No último dia, participei na reunião clínica mensal que os sete GPs da região organizam, para a qual convidam colegas de outras especialidades para esclarecimento de dúvidas ou discussão de casos clínicos. Nessa tarde, a sessão foi destinada à apresentação dos CSP portugueses e comparação com os austríacos, que fiz juntamente com a colega portuguesa, também participante no programa na região de Salzburgo.

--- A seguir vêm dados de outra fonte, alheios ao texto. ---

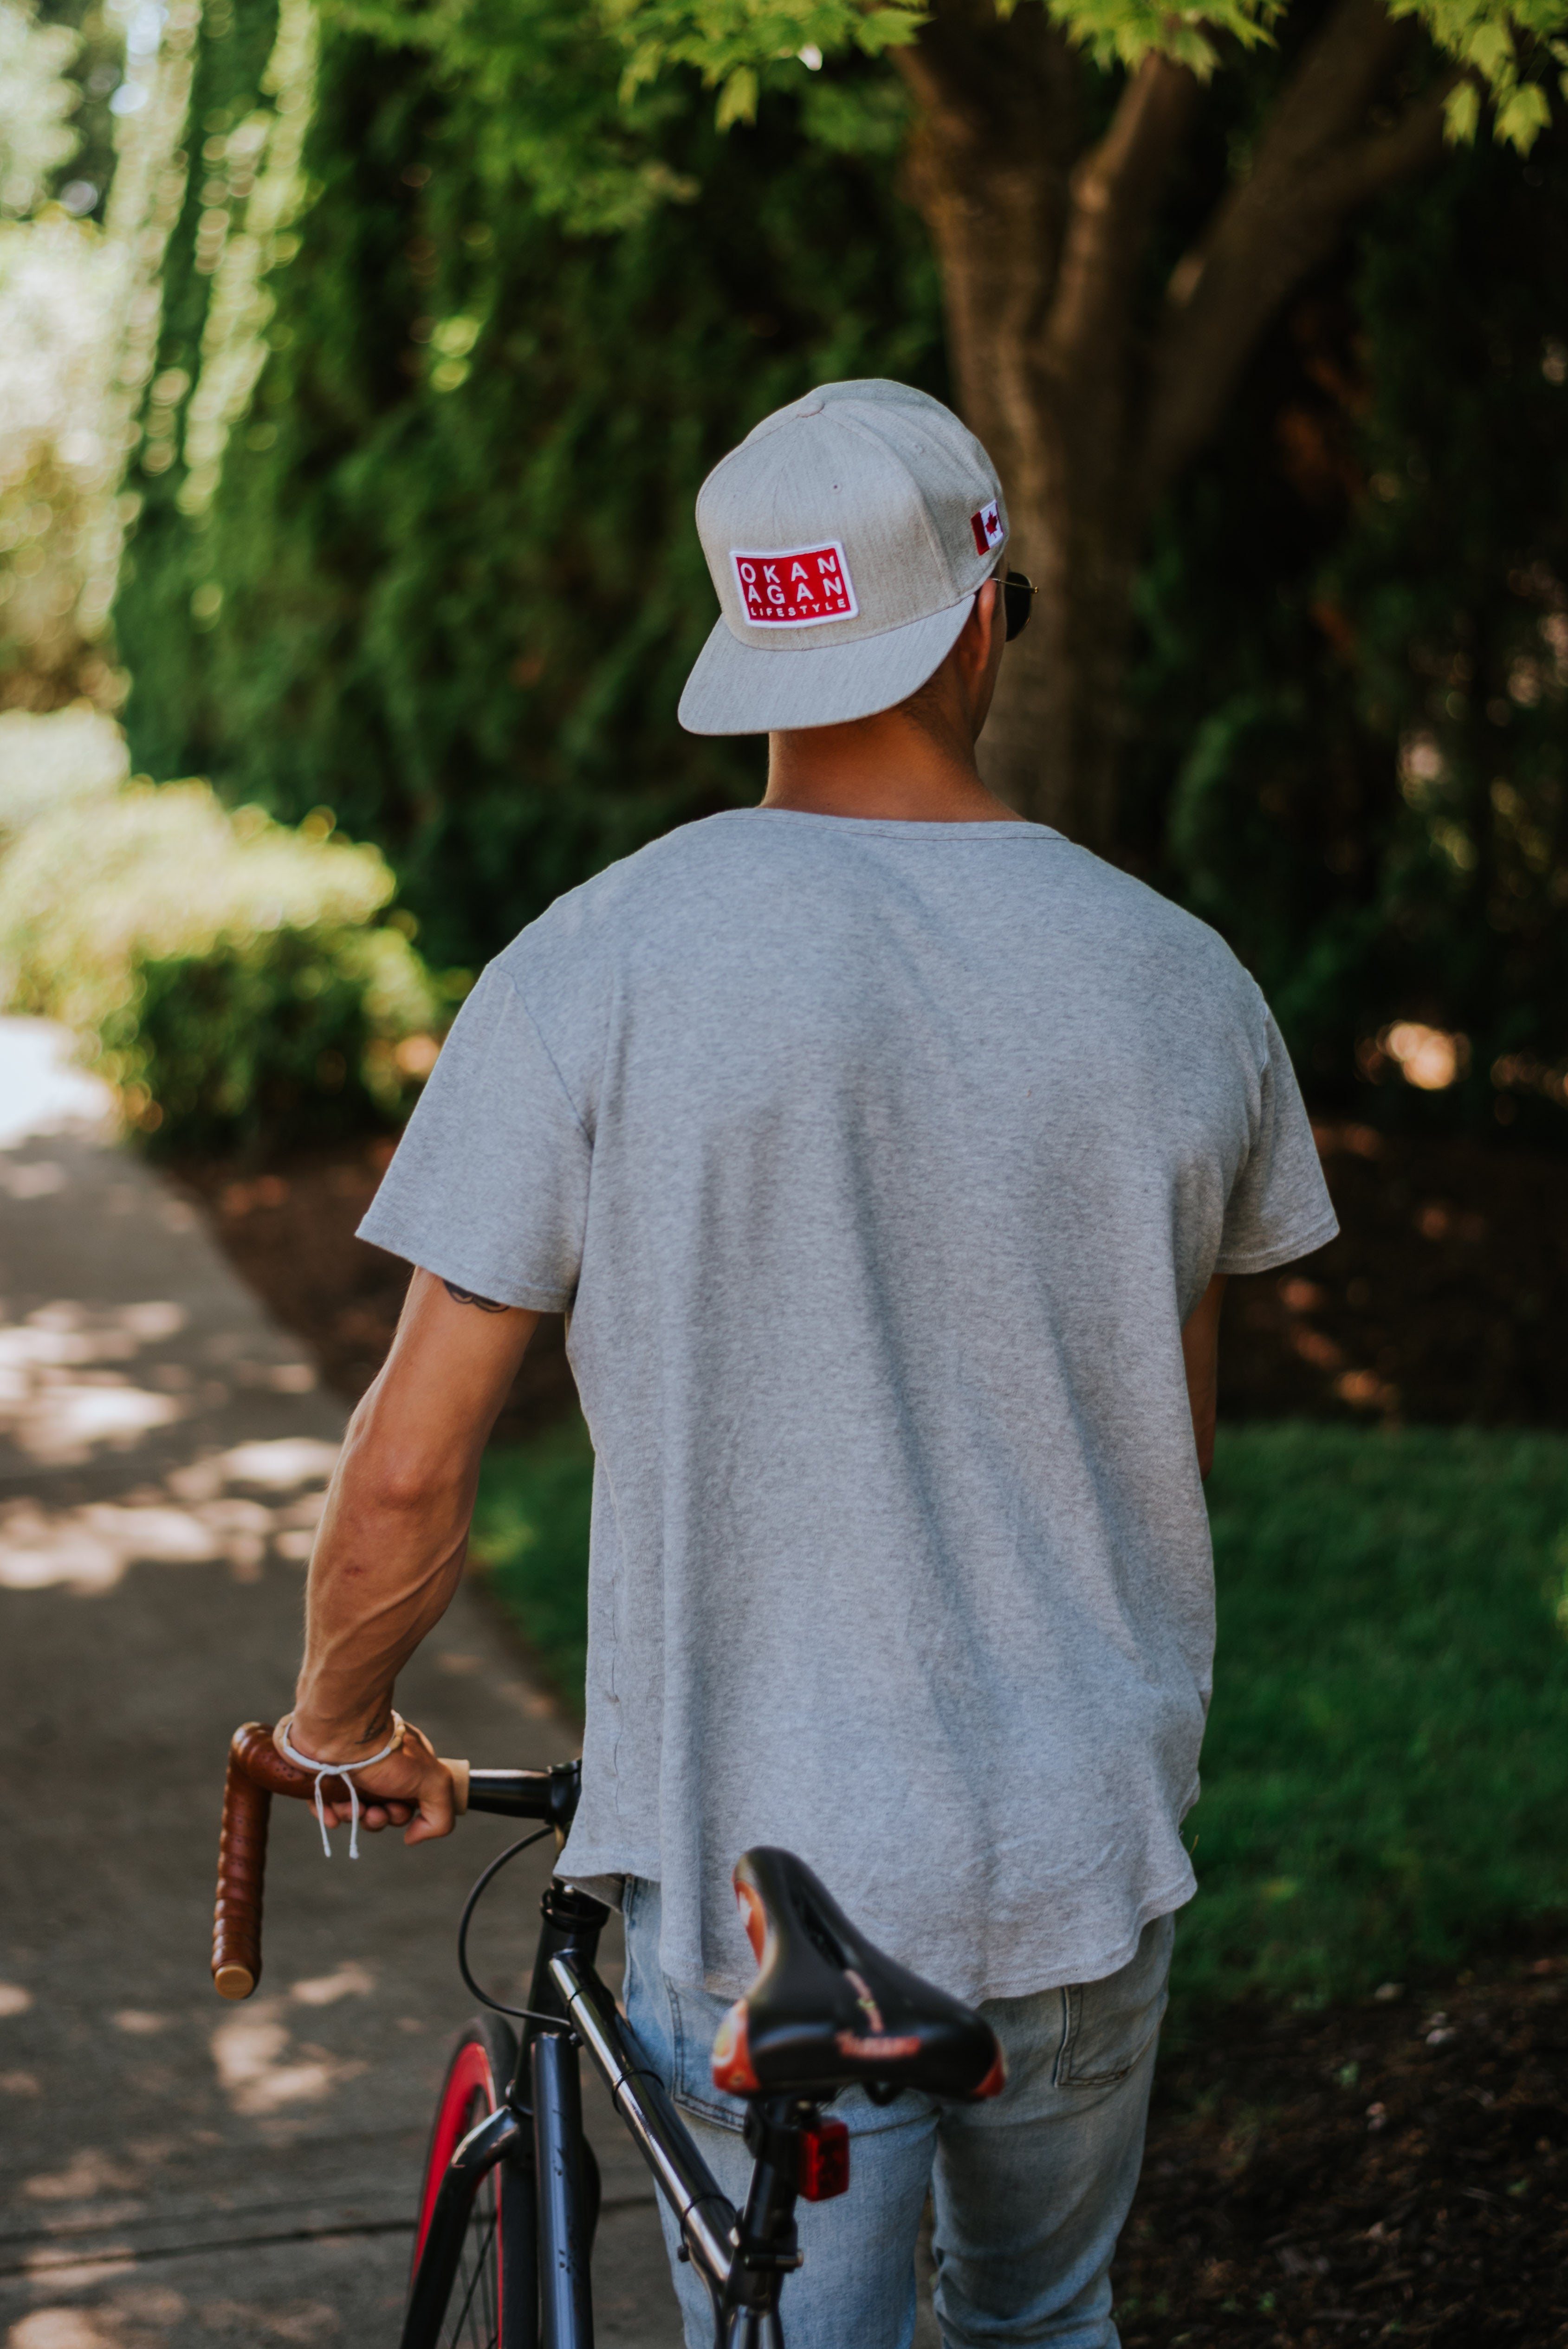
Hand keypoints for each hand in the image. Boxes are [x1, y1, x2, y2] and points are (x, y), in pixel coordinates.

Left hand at [274, 1715, 456, 1845]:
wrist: (339, 1733)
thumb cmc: (386, 1755)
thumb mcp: (433, 1781)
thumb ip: (440, 1815)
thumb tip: (413, 1838)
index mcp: (406, 1766)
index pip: (407, 1802)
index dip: (400, 1815)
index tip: (394, 1810)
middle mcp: (379, 1768)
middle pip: (379, 1810)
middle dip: (376, 1819)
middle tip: (372, 1811)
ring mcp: (350, 1771)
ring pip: (352, 1810)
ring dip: (352, 1817)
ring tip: (348, 1808)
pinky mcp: (323, 1775)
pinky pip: (325, 1804)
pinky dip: (329, 1815)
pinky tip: (331, 1814)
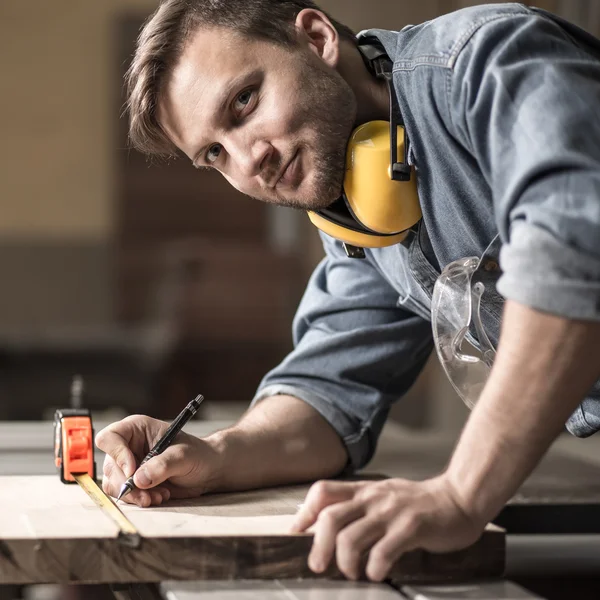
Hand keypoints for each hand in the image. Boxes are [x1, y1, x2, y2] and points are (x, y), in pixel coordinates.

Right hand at [95, 415, 222, 506]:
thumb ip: (162, 465)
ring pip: (114, 483)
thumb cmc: (197, 454)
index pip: (110, 437)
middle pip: (110, 465)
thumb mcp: (183, 456)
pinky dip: (139, 499)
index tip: (132, 471)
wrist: (207, 471)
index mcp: (137, 429)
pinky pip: (125, 494)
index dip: (117, 454)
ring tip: (159, 495)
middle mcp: (129, 446)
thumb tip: (138, 479)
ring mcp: (129, 465)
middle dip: (127, 484)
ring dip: (134, 495)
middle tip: (147, 494)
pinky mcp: (133, 482)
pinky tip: (159, 496)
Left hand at [290, 476, 484, 581]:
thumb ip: (358, 507)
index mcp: (363, 491)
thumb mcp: (382, 496)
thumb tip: (328, 526)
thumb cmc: (418, 503)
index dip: (304, 512)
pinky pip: (383, 551)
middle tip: (319, 565)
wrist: (458, 498)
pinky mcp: (411, 528)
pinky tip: (377, 573)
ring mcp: (391, 513)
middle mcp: (372, 499)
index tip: (297, 533)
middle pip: (330, 518)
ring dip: (345, 562)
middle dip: (318, 546)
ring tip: (352, 573)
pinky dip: (374, 568)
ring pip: (350, 537)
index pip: (322, 492)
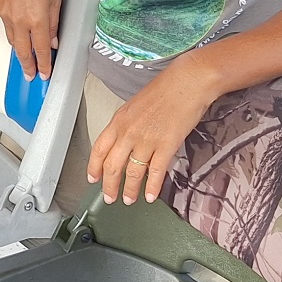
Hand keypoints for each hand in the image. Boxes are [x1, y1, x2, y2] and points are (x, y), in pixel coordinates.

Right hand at [0, 0, 61, 80]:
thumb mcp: (56, 0)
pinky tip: (19, 31)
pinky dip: (13, 31)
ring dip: (20, 50)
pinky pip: (6, 25)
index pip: (42, 50)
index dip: (44, 65)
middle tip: (31, 75)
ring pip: (13, 40)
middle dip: (28, 66)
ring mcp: (6, 14)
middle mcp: (20, 19)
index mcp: (38, 19)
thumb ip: (55, 24)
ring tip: (25, 58)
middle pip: (23, 51)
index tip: (45, 74)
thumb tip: (52, 41)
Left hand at [86, 60, 218, 205]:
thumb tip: (124, 142)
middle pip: (112, 165)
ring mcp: (147, 140)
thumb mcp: (136, 105)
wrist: (188, 82)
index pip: (99, 149)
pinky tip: (150, 196)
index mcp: (119, 120)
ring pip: (132, 173)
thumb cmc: (165, 89)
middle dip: (109, 186)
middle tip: (110, 197)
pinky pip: (156, 172)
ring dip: (129, 190)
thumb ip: (127, 125)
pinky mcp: (167, 145)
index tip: (93, 179)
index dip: (94, 167)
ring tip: (129, 199)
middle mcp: (129, 132)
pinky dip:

De regresso a Viena, o Pre-Conference Exchange culminou numa reunião entre todos os participantes. Fez-se uma reflexão e troca de impressões sobre as experiências nas várias clínicas e comparação do sistema de saúde austríaco com os dos respetivos países de origem dos participantes. Foi interessante conhecer outras perspetivas sobre algumas particularidades do sistema austríaco que uns identificavam como positivas e outros consideravam desvantajosas, quando comparadas com o sistema de saúde do seu país.

O 8º Fórum do EYFDM decorreu nos dias 12 e 13 de abril, na Tech Gate na cidade de Viena, tendo contado com a presença de médicos internos ou recém-especialistas de 31 países, sendo Portugal o 2º país com maior número de inscrições (!). A meu ver, o programa do congresso marcou pela diferença na medida em que a maioria das conferências, comunicações orais, mesas redondas e workshops foram da autoria dos participantes, o que trouxe um grande dinamismo e diversidade aos temas selecionados. Destaco a mesa redonda “Fakenews in Family Medicine” e a conferência “The Future of General and Family Medicine” que abordaram desafios e problemáticas muito atuais da nossa especialidade, transversais nos vários países da Europa. Foi um fórum com um ambiente muito aberto, preenchido por intensas partilhas de experiência e que contou com um programa social muito rico.

Participar neste programa superou as minhas expectativas e regressei a Portugal com motivação redobrada. Como futura médica de família, mostrou-me que existem outras formas de trabalhar, havendo sempre espaço para melhorar a nossa prática. De facto, trata-se de um sistema de saúde muito diferente, com vantagens inegáveis como a facilidade de acesso, eficiência, desburocratização do trabalho médico e liberdade na gestão do próprio serviço. Por outro lado, fez-me valorizar aspetos positivos da MGF praticada em Portugal, tais como as consultas de Saúde Materna e de PF, o que mostra a capacidade de acompanhar utentes em várias fases da vida. Sem dúvida que esta experiência marcou o meu percurso e recomendo a colegas internos a participação em iniciativas semelhantes.